Uber Eats was the bright light for analysts after Chief Executive Dara Khosrowshahi essentially called the company “a second Uber” during Thursday’s conference call. Gross delivery bookings fell 113% year-over-year, and Uber Eats revenue rose 103% to $ 1.21 billion, bringing in more than the car company first brought in.

For more: Uber revenue is ‘a story of two companies’

Use of food delivery app is led by DoorDash, followed by Uber Eats, according to a report published by Raymond James this week, who also said there are more first-time users of the apps because diners remain hesitant to food at restaurants. Uber’s acquisition of Postmaten, which is expected to close in the first quarter of 2021, will boost Uber’s position in space.

“The delivery story is becoming increasingly positive with user gains, consumer behavior and marginal benefits that need to expand beyond the current environment,” said Stifel analysts, who maintained their buying choices and raised their price target to $ 40, said in a note Friday .

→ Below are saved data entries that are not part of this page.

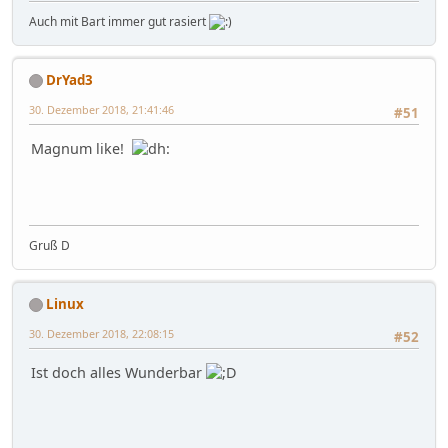
Auch mit Bart immer gut rasiert
DrYad3
30. Dezember 2018, 21:41:46
#51
Magnum like!
Gruß D
Linux
30. Dezember 2018, 22:08:15
#52
Ist doch alles Wunderbar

See: Uber, Lift Drivers in Limbo as Judge Hear Arguments in California Case

As for the regulatory issues for the company, Khosrowshahi expressed confidence during the conference call Thursday in Proposition 22, which will be on the November vote in California and aims to maintain the classification of drivers as independent contractors. Analysts are also looking at concerns about regulation in New York and a possibility of increased rules related to food delivery.

Of 42 Uber analysts tracked by FactSet, 35 have the equivalent of a buy-in on the stock, while six call it a hold and only one labels the stock a sell. The average price target on Friday was $ 41.99, according to FactSet, roughly 28% higher than the running rate.